Mental Capacity to Make a Will

A Will Can be Set Aside and Disregarded if a Court Finds that the Maker Lacked Testamentary Capacity

PRESUMPTION OF CAPACITY

Doctor & PatientCalifornia law presumes that everyone has the mental capacity to make a will.  Thus, if someone challenges a will in probate court for lack of mental capacity it is up to the challenger to prove lack of capacity with sufficient evidence.

CAPACITY TO MAKE A VALID WILL

A person must be at least 18 years old and of sound mind to make a will. A person is not mentally competent to make a will if at the time of making the will (i) he or she does not understand the nature of the testamentary act, (ii) does not understand and recollect the nature and situation of his or her property, (iii) and does not remember or understand his or her relations to living descendants, spouse, parents, and those whose interests are affected by the will.  Also a person is not mentally competent to make a will if he or she suffers from a mental disorder with symptoms including delusions or hallucinations, which result in his or her devising property in the will in a way which except for the existence of the delusions or hallucinations he or she would not have done.

CHALLENGING THE VALIDITY OF A WILL

CHALLENGING THE VALIDITY OF A WILL

California law provides for three methods of contesting a will on grounds of lack of capacity. The location for decision is the probate court. The starting point of a probate proceeding is for an interested person, typically the named executor, to file the will with the court as part of a petition to probate the will and the estate. Un- less there are timely objections, the will is admitted to probate and the right to challenge will be lost. The first method to contest the will would be to file an objection to the petition for probate before it comes up for hearing. The second method would be to file a petition to revoke the probate within 120 days after the will is admitted to probate.  The last way which is seldom used is to file a complaint in intervention.  There are many technical rules and time deadlines involving will contests so you will need to consult with skilled legal counsel to make a valid challenge.

LEGAL EFFECT IF IT IS PROVEN THAT THE WILL MAKER LACKED CAPACITY

Proven lack of mental capacity makes a will void and invalid. The instructions for distribution in the will would then be disregarded.

The consequence of a will being invalid is that the deceased person’s money and property will be distributed according to the laws of “intestate succession”.  Those laws provide guidelines for distribution. For example, if a person dies with a surviving spouse and no children, then the spouse receives the entire estate. If a person dies with a surviving spouse and one child then the estate is split 50-50. If there is more than one child then the estate is divided one third to the surviving spouse and two thirds amongst all the children. Sometimes children who are not mentioned in the will or are given a lesser share than they think they deserve will bring a will contest petition in the probate court.  The point of the will contest petition would be to have the will declared invalid so they could get a larger share.

COMPARE THE CAPACITY TO MAKE A TRUST

Generally speaking, the legal rules to prove that a person is competent enough to execute a will are not as stringent as competency to execute a trust. A trust is considered a contract and the law has higher standards for capacity to make contracts.  That capacity means that a person has the ability to communicate verbally or by any other means and to understand and appreciate (i) the rights, duties, and responsibilities created by or affected by the trust; (ii) the probable consequences for the decision-maker and the persons affected by the decision; and (iii) the significant risks, benefits, and reasonable alternatives involved in the decision.

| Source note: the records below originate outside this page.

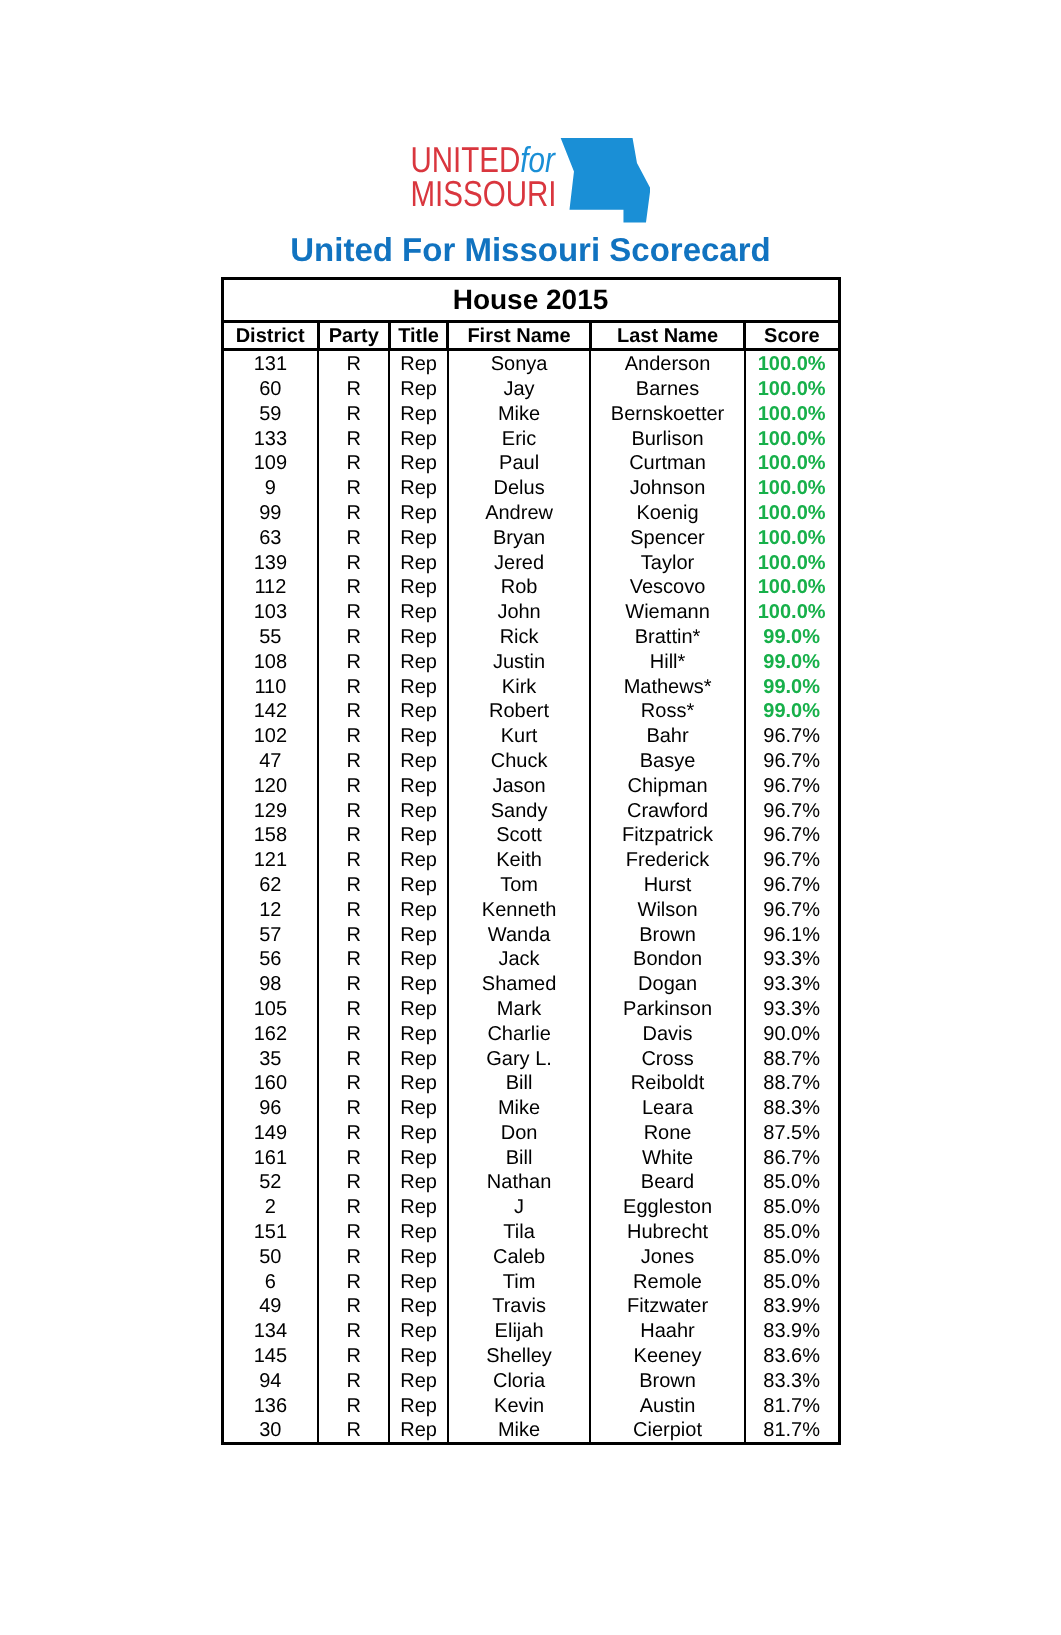UNITEDfor
MISSOURI
United For Missouri Scorecard
| House 2015 | | | | | |
| --- | --- | --- | --- | --- | --- |
| District | Party | Title | First Name | Last Name | Score |
| 131 | R | Rep | Sonya | Anderson | 100.0% |
| 60 | R | Rep | Jay | Barnes | 100.0% |
| 59 | R | Rep | Mike | Bernskoetter | 100.0% |
| 133 | R | Rep | Eric | Burlison | 100.0% |
| 109 | R | Rep | Paul | Curtman | 100.0% |
| 9 | R | Rep | Delus | Johnson | 100.0% |
| 99 | R | Rep | Andrew | Koenig | 100.0% |
| 63 | R | Rep | Bryan | Spencer | 100.0% |
| 139 | R | Rep | Jered | Taylor | 100.0% |
| 112 | R | Rep | Rob | Vescovo | 100.0% |
| 103 | R | Rep | John | Wiemann | 100.0% |
| 55 | R | Rep | Rick | Brattin* | 99.0% |
| 108 | R | Rep | Justin | Hill* | 99.0% |
| 110 | R | Rep | Kirk | Mathews* | 99.0% |
| 142 | R | Rep | Robert | Ross* | 99.0% |
| 102 | R | Rep | Kurt | Bahr | 96.7% |
| 47 | R | Rep | Chuck | Basye | 96.7% |
| 120 | R | Rep | Jason | Chipman | 96.7% |
| 129 | R | Rep | Sandy | Crawford | 96.7% |
| 158 | R | Rep | Scott | Fitzpatrick | 96.7% |
| 121 | R | Rep | Keith | Frederick | 96.7% |
| 62 | R | Rep | Tom | Hurst | 96.7% |
| 12 | R | Rep | Kenneth | Wilson | 96.7% |
| 57 | R | Rep | Wanda | Brown | 96.1% |
| 56 | R | Rep | Jack | Bondon | 93.3% |
| 98 | R | Rep | Shamed | Dogan | 93.3% |
| 105 | R | Rep | Mark | Parkinson | 93.3% |
| 162 | R | Rep | Charlie | Davis | 90.0% |
| 35 | R | Rep | Gary L. | Cross | 88.7% |
| 160 | R | Rep | Bill | Reiboldt | 88.7% |
| 96 | R | Rep | Mike | Leara | 88.3% |
| 149 | R | Rep | Don | Rone | 87.5% |
| 161 | R | Rep | Bill | White | 86.7% |
| 52 | R | Rep | Nathan | Beard | 85.0% |
| 2 | R | Rep | J | Eggleston | 85.0% |
| 151 | R | Rep | Tila | Hubrecht | 85.0% |
| 50 | R | Rep | Caleb | Jones | 85.0% |
| 6 | R | Rep | Tim | Remole | 85.0% |
| 49 | R | Rep | Travis | Fitzwater | 83.9% |
| 134 | R | Rep | Elijah | Haahr | 83.9% |
| 145 | R | Rep | Shelley | Keeney | 83.6% |
| 94 | R | Rep | Cloria | Brown | 83.3% |
| 136 | R | Rep | Kevin | Austin | 81.7% |
| 30 | R | Rep | Mike | Cierpiot | 81.7% |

CALL  (949) 851-1771  to speak with Lawyer  David L. Crockett

PROOF OF CAPACITY PRIOR TO MAKING A WILL OR TRUST

If a person wanting to make a will or trust has questionable mental capacity, it is advisable to have that person tested by a licensed mental health professional. The mental health professional will then make a report and/or fill out a court form having to do with capacity as a backup to the attorneys file.  If the report indicates the person does have the proper legal capacity, then that is good evidence to have available to defend against a will contest or trust contest case.  If the person lacks capacity then there are other legal alternatives to still make a will and to make a trust to avoid probate.  The other legal alternatives are more involved but may still be preferable to having to face a will contest proceeding.